-- TAREA --
Transcribe sin alterar nada el pasaje de la nota sobre la suba del dólar que va de "El dólar extendió" a "millones de pesos.".

El dólar extendió ayer el rally alcista que comenzó ocho ruedas atrás y pegó un salto de 27 centavos en las pizarras, hasta $18,61, impulsado por una demanda sostenida de empresas e inversores en la previa a fin de año y la reticencia de los exportadores a liquidar dólares, a la espera de un mejor precio. La suba de la divisa no alteró la calma de la mesa de dinero del Banco Central, que por ahora no tiene en mente intervenir en la rueda cambiaria y sigue enfocada en vender Lebac en el mercado secundario, donde ayer absorbió cerca de 5.000 millones de pesos.

La trepada del dólar, que en ocho ruedas aumentó casi un peso, no sólo no preocupa a la cúpula del organismo monetario sino que hasta es vista con buenos ojos, ya que mejora los números de su balance a días del cierre contable; sirve para "aleccionar" a los que apostaban por el carry trade sin cobertura; y hace que la divisa termine el año con una suba más cercana a la inflación.

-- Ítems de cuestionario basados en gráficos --

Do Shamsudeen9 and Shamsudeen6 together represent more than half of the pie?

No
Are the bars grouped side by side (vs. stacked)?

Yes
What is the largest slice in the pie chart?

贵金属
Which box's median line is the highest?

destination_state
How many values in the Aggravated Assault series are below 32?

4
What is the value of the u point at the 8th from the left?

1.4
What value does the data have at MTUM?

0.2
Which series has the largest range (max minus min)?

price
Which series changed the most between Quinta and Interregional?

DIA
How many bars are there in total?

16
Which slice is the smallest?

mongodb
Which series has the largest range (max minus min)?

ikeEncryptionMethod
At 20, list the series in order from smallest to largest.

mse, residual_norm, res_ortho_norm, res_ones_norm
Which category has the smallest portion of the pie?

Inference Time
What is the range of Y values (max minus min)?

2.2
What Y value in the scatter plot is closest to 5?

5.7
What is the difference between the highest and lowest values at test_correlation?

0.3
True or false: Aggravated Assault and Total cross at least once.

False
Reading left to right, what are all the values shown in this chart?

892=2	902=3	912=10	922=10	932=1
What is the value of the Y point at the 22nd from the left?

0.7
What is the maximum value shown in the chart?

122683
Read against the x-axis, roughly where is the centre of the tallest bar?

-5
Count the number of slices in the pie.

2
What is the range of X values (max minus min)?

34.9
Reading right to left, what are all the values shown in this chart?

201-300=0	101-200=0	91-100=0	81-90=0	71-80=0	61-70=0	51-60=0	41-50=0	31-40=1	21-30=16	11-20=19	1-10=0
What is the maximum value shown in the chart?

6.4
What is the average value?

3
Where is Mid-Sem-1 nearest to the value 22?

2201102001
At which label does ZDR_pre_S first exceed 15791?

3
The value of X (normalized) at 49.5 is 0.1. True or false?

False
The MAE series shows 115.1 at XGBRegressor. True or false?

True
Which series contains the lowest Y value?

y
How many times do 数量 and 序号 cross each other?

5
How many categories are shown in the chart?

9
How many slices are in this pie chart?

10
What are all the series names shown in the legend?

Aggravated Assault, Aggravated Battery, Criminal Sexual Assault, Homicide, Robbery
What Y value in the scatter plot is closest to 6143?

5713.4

-- RESPUESTA --
El dólar extendió ayer el rally alcista que comenzó ocho ruedas atrás y pegó un salto de 27 centavos en las pizarras, hasta $18,61, impulsado por una demanda sostenida de empresas e inversores en la previa a fin de año y la reticencia de los exportadores a liquidar dólares, a la espera de un mejor precio. La suba de la divisa no alteró la calma de la mesa de dinero del Banco Central, que por ahora no tiene en mente intervenir en la rueda cambiaria y sigue enfocada en vender Lebac en el mercado secundario, donde ayer absorbió cerca de 5.000 millones de pesos.